6) En l’espèce, l’infraction à la LRDBH sanctionnée par l’amende litigieuse a été constatée par la police le 24 décembre 2011. La prescription était acquise trois ans plus tard, soit le 24 décembre 2014, dès lors qu’aucun jugement n’avait été prononcé à cette date, et que la décision du Scom n’était pas devenue définitive du fait du recours.

En conséquence, le recours sera admis, et la décision litigieuse sera annulée.
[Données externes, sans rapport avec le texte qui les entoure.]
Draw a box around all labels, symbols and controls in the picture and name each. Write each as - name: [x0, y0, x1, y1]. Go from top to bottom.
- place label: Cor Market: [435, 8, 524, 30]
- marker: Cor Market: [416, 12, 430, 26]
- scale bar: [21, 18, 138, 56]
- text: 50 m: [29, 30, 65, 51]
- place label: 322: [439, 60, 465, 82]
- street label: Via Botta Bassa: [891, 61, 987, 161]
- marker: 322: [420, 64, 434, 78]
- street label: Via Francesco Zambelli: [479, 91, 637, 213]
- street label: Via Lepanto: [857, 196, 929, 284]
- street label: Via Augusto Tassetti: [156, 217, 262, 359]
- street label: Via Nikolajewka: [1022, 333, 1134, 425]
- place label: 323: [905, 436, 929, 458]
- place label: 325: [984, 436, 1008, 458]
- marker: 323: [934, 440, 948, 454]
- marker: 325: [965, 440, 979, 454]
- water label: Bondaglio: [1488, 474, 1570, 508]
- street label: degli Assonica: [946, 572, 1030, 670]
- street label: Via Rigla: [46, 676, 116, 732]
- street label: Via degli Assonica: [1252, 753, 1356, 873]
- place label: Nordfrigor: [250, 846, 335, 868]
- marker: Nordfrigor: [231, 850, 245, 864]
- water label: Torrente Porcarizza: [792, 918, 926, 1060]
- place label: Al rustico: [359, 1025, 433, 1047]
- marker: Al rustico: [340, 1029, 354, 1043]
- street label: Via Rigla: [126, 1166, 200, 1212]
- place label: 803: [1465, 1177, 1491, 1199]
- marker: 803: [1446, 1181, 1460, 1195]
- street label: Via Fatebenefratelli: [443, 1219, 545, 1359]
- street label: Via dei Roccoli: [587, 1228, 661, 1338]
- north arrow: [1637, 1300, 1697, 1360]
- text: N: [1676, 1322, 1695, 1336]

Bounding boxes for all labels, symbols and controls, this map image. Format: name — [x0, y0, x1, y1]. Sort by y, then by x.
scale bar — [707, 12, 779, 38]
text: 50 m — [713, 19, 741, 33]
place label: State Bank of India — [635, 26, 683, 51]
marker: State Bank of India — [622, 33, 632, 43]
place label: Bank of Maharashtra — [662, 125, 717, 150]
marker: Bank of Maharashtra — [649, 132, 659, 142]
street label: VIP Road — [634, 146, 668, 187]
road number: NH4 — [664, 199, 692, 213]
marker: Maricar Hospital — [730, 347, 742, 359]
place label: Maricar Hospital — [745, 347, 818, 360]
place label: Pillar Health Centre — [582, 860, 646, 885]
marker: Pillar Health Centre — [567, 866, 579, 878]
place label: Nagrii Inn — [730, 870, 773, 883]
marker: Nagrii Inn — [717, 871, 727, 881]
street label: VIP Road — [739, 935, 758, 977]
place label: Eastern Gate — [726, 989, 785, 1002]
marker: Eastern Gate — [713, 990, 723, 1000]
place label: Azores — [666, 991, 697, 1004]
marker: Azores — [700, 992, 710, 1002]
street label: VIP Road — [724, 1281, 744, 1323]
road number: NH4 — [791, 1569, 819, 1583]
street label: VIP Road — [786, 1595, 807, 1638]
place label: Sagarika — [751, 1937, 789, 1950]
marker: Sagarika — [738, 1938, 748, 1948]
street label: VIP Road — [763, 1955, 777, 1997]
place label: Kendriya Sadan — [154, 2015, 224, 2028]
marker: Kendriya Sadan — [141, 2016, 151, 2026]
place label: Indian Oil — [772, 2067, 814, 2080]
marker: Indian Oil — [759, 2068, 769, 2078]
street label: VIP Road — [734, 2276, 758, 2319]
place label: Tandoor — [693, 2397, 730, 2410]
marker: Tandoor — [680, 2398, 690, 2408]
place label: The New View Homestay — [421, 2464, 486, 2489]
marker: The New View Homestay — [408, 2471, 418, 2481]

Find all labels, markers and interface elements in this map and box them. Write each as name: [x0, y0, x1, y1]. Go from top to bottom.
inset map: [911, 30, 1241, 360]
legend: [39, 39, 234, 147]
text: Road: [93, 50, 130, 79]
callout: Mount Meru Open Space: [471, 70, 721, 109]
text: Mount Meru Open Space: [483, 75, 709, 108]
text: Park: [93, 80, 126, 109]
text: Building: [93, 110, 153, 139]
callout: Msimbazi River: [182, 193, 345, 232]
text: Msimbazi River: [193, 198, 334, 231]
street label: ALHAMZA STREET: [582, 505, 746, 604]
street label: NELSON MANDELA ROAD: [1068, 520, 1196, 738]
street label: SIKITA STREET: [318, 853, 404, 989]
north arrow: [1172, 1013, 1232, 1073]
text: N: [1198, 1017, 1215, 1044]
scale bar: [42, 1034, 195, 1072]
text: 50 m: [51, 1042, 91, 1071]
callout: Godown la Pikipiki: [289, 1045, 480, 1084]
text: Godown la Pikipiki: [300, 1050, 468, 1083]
7) Au vu de cette issue, aucun émolument ne sera mis à la charge du recourant, (art. 87 al. 1 LPA). Aucune indemnité de procédure ne lui sera allouée dès lors qu’il n’y a pas conclu et qu’il n’a pas exposé de frais (art. 87 al. 2 LPA).

* * * * *

PAR CES MOTIFS
LA CHAMBRE ADMINISTRATIVE

à la forme :

déclare recevable le recours interjeté le 21 novembre 2014 par Monsieur A______ contre la décision du service du commerce du 23 octobre 2014 ;

au fond :

l’admet ;

annule la décision du service du commerce du 23 octobre 2014;

dit qu’il n’est pas perçu d’émolument, ni alloué d’indemnité de procédure;

dit que conformément aux art. 82 ss de la loi fédérale sur le Tribunal fédéral du 17 juin 2005 (LTF - RS 173.110), le présent arrêt peut être porté dans les trente jours qui suivent sa notification par-devant le Tribunal fédéral, par la voie du recours en matière de droit public ; le mémoire de recours doit indiquer les conclusions, motifs et moyens de preuve et porter la signature du recourant ou de son mandataire ; il doit être adressé au Tribunal fédéral, 1000 Lausanne 14, par voie postale ou par voie électronique aux conditions de l’art. 42 LTF. Le présent arrêt et les pièces en possession du recourant, invoquées comme moyens de preuve, doivent être joints à l’envoi ;

communique le présent arrêt à Monsieur A______, ainsi qu'au service du commerce.

Siégeants : M. Thélin, président, Mme Junod, M. Verniory, Mme Payot Zen-Ruffinen, M. Pagan, juges.

Au nom de la chambre administrative :

la greffière-juriste :

 

 

S. Hüsler Enz

 

le président siégeant :

 

 

Ph. Thélin

 

 

 

Copie conforme de cet arrêt a été communiquée aux parties.